Pre-emptive Intravenous Morphine for Acute Post-craniotomy Pain.
Israel115 participantsStarted 2022-02-16
Plain-language summary
We propose a double-blind randomized controlled trial to evaluate the effect of intravenously administered morphine at surgery conclusion on acute postoperative pain in patients recovering from craniotomy surgery. Participating adults having craniotomy surgery will be randomized in a 1:1 ratio to intraoperative intravenous administration of 0.08 mg/kg morphine at dura closure, or a matching placebo.
Who can participate
Age range
18 Years – 80 Years
Sex
ALL
See this in plain English?
AI-rewrites the medical criteria so a patient or caregiver can understand them. Always confirm with the trial site.
Inclusion Criteria:
* Informed consent.
* Scheduled for elective craniotomy for resection of supra-tentorial intracranial tumor that requires cranium sawing, dural opening and excision of tumor, under general anesthesia.
* Age 18 - 80 years.
* American Society of Anesthesiologists' physical status I-III.
* Body mass index (BMI) under 35 kg/m2.
Exclusion Criteria:
* Pregnant or current breastfeeding patients.
* Patients unable to provide informed consent or in need of a legal authorized representative.
* Patients with neurological disorders preventing a good understanding of the pain numerical reporting scale (NRS) before surgery.
* Patients with pre-operative aphasia.
* Patients with chronic pain or chronic use of opioids.
* Patients with current alcohol or drug abuse.
* Expected delayed extubation.
* Patients with documented allergy to opioids or acetaminophen.
* Preoperative Glasgow Coma Scale \<15.
Questions worth asking your doctor
Bring these to your next appointment. They're a starting point for a shared conversation — not a sign you qualify or a recommendation to enrol.
1Based on my diagnosis and history, is this trial worth exploring for me — or is there a standard treatment we should try first?
2What does this trial's phase tell us about how much is already known about its safety and benefit?

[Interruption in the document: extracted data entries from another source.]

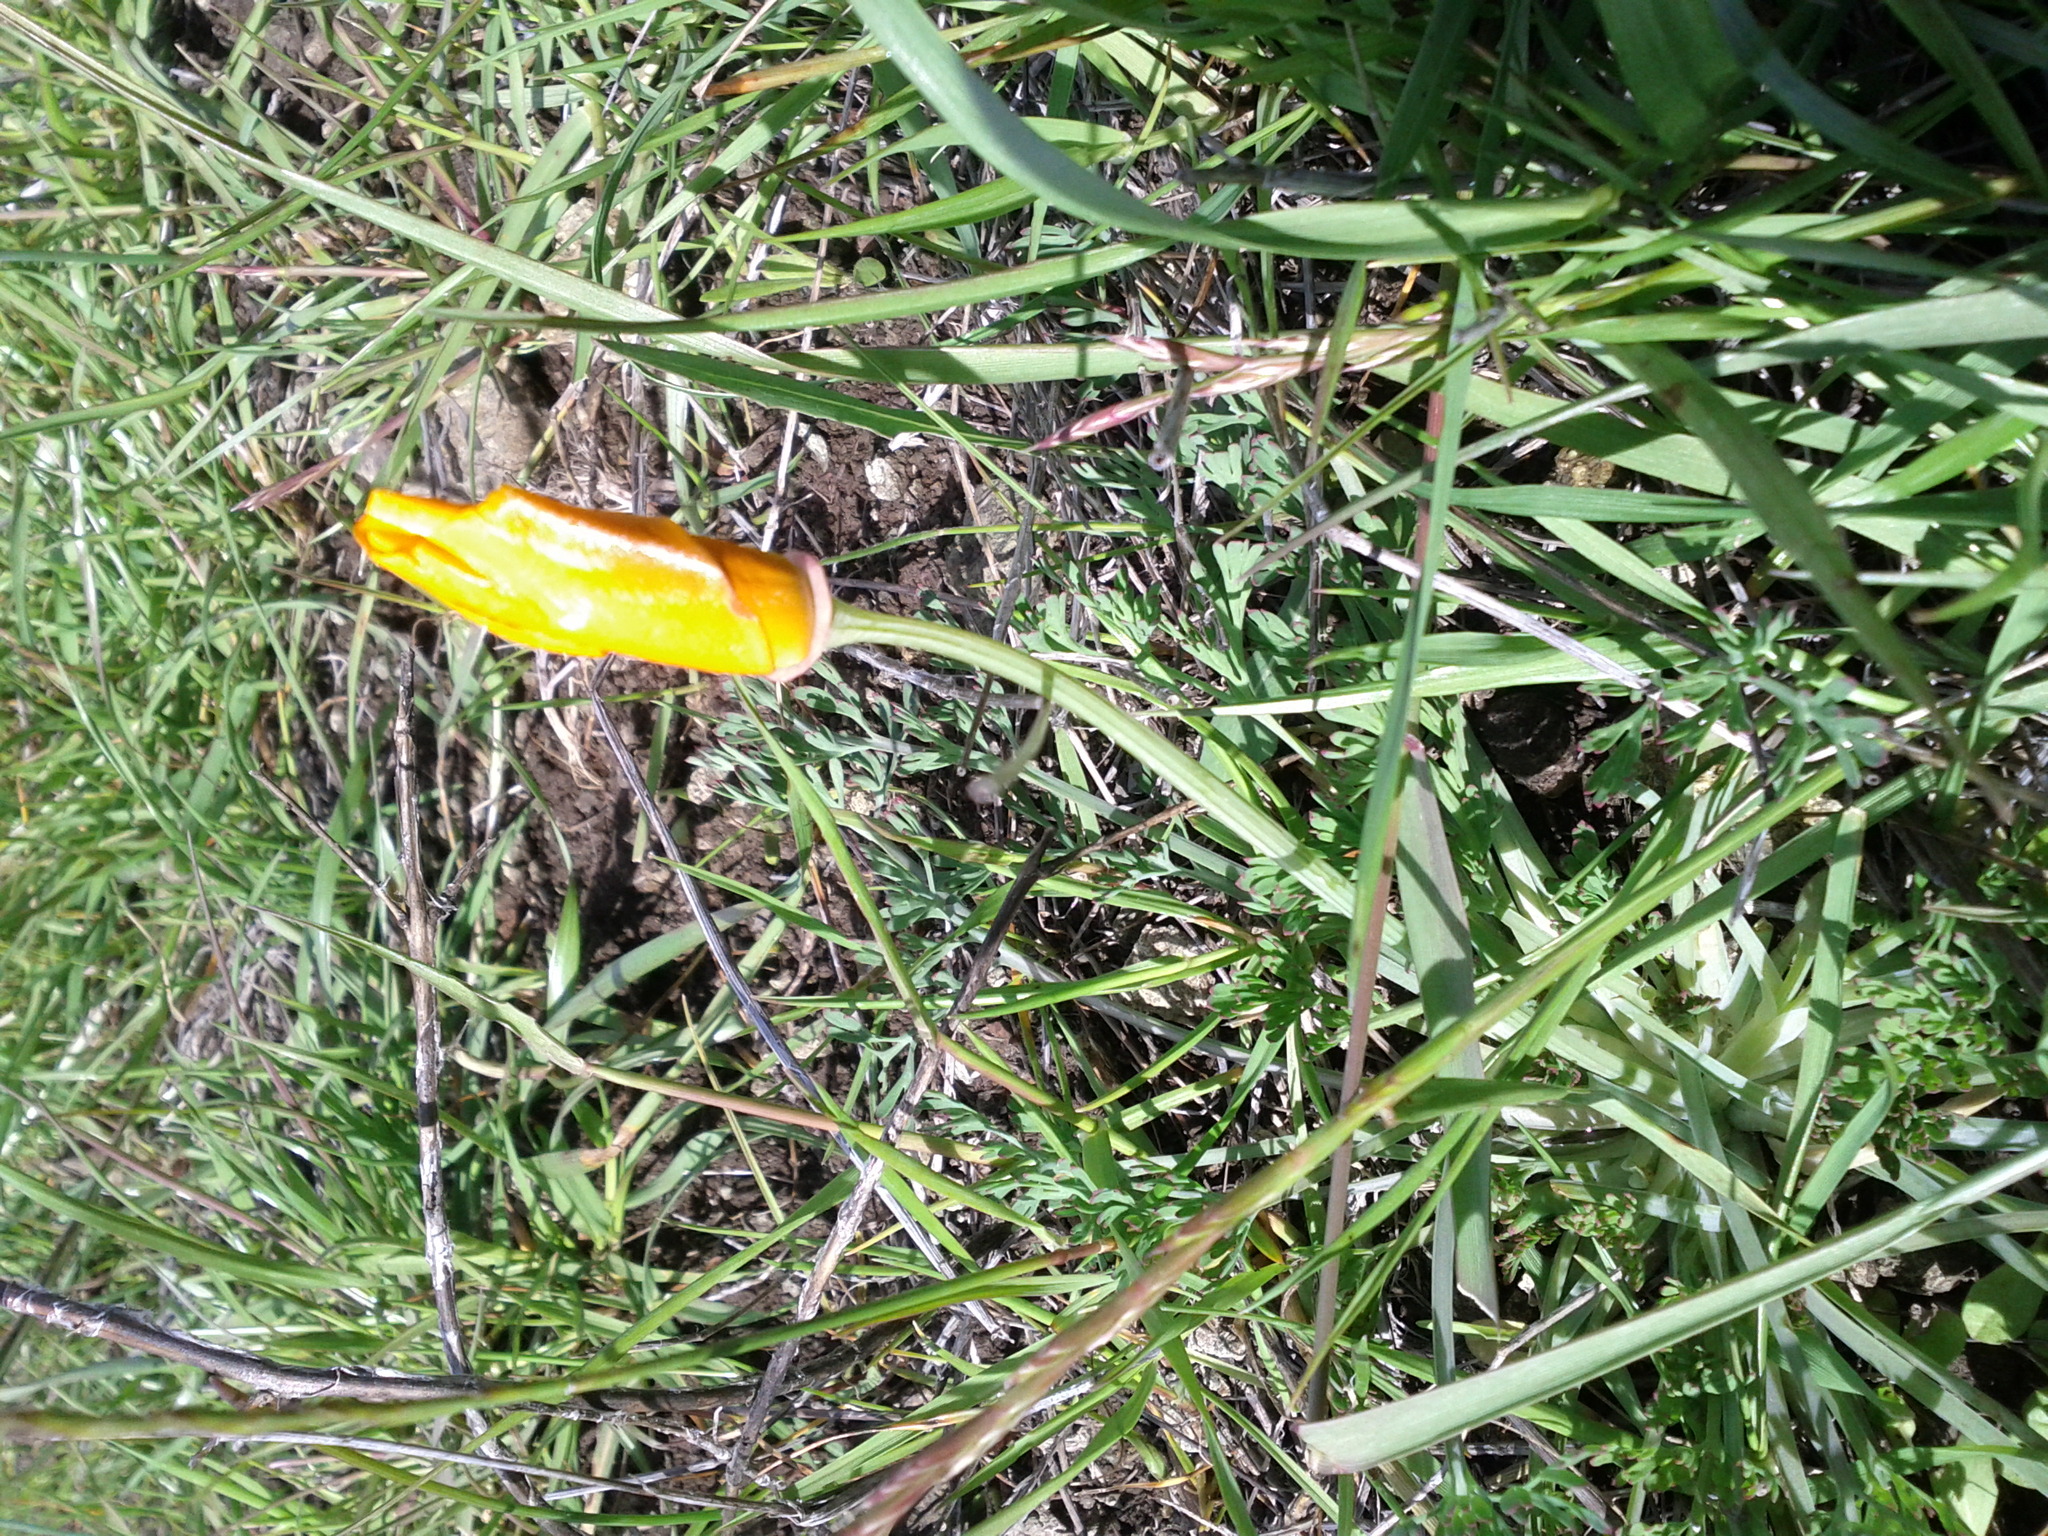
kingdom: Plantae
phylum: Tracheophyta
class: Magnoliopsida
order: Ranunculales
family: Papaveraceae
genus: Eschscholzia
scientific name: Eschscholzia californica
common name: California poppy
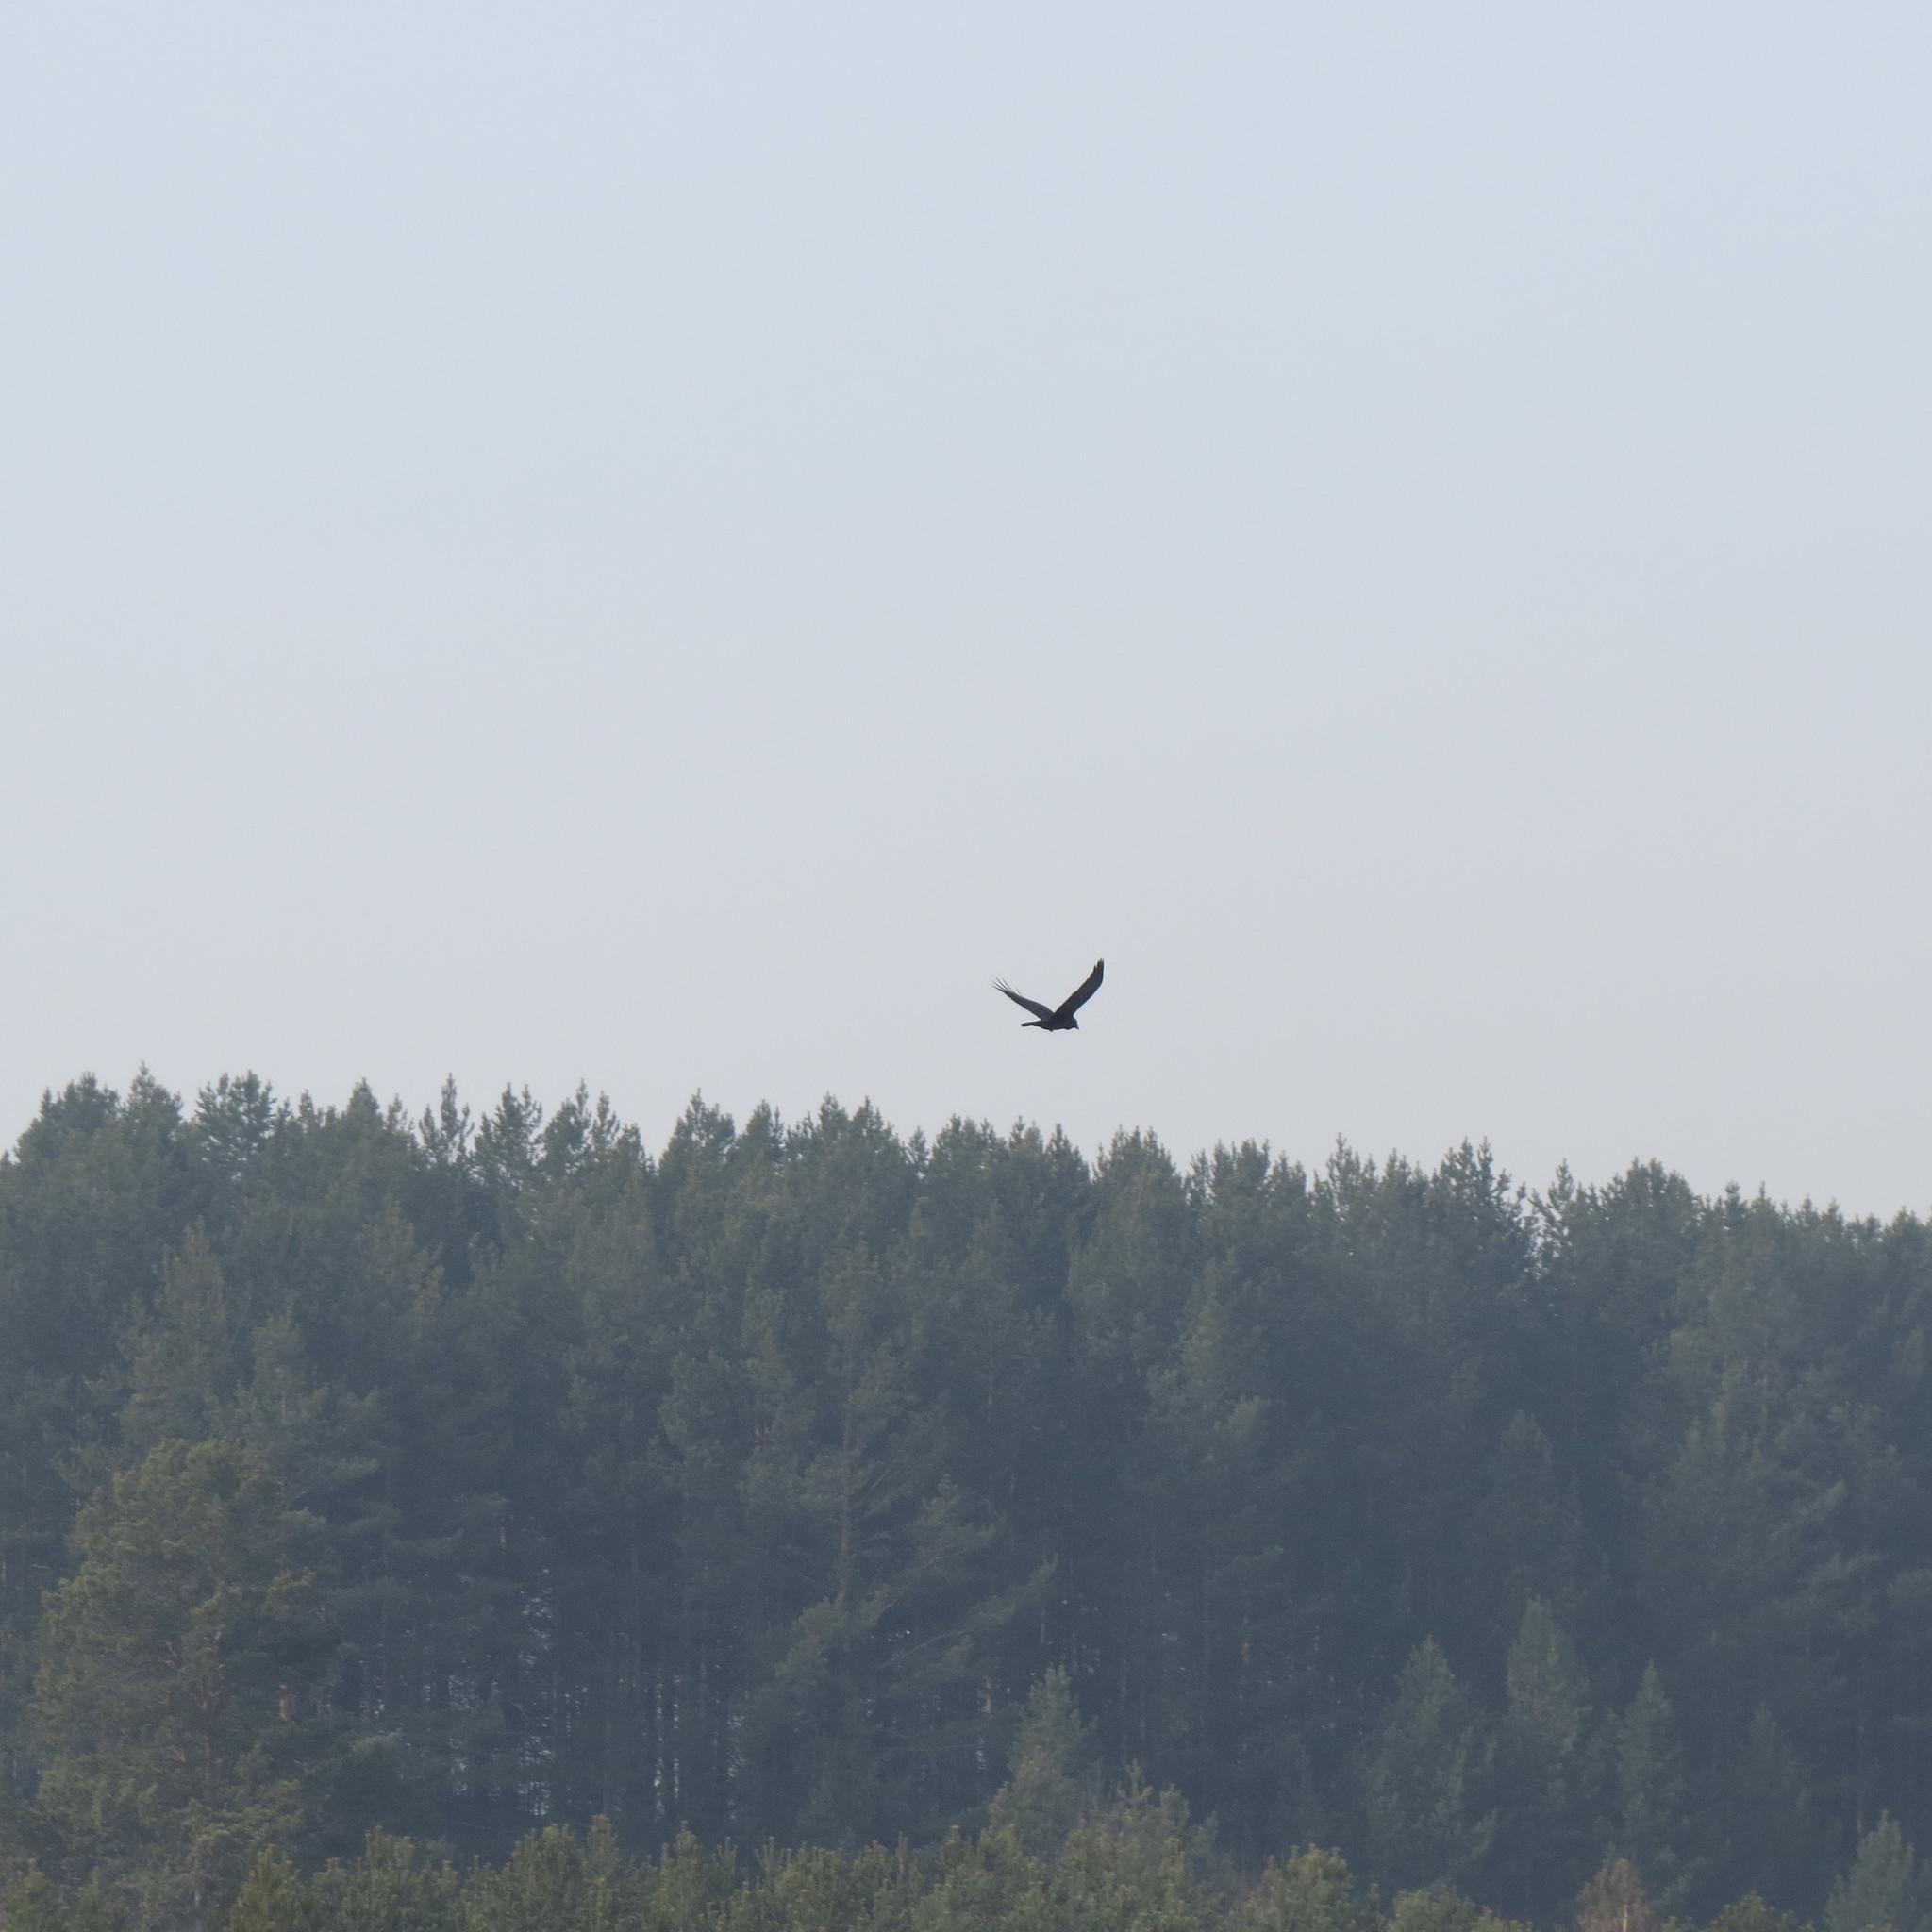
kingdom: Animalia
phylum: Chordata
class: Aves
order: Passeriformes
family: Corvidae
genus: Corvus
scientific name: Corvus corax
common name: Common raven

3What would taking part actually involve for me — visits, tests, time, and travel?
4What are the known and possible risks or side effects I should weigh, and how would they be monitored?
5If this trial isn't the right fit, what other options or trials would you suggest I look into?
Generated to help you prepare — always confirm anything about your own eligibility and care with the study team and your doctor.
Questions for the trial coordinator
The trial coordinator is the person who runs the study day to day. These cover the practical side — logistics, costs, and what taking part would actually mean for your life. The study team confirms whether you meet the criteria; these are questions to ask, not a sign you qualify.
1What does taking part actually involve week to week — how many visits, where, and how long does each one take?
2What costs are covered by the study, and what might I have to pay for myself, including travel, parking, or time off work?
3What happens during screening, and what happens if the study team confirms I don't meet the criteria after those tests?
4Who pays for the scans, blood work, and other tests the trial requires — the study, my insurance, or me?
5How will being in the trial affect my regular care, and will my own doctor stay informed and involved?
6Can I leave the trial at any point if I change my mind, and what would happen to my care if I do?
A starting point for the conversation — always confirm anything about your own eligibility, costs, and care with the study team and your doctor.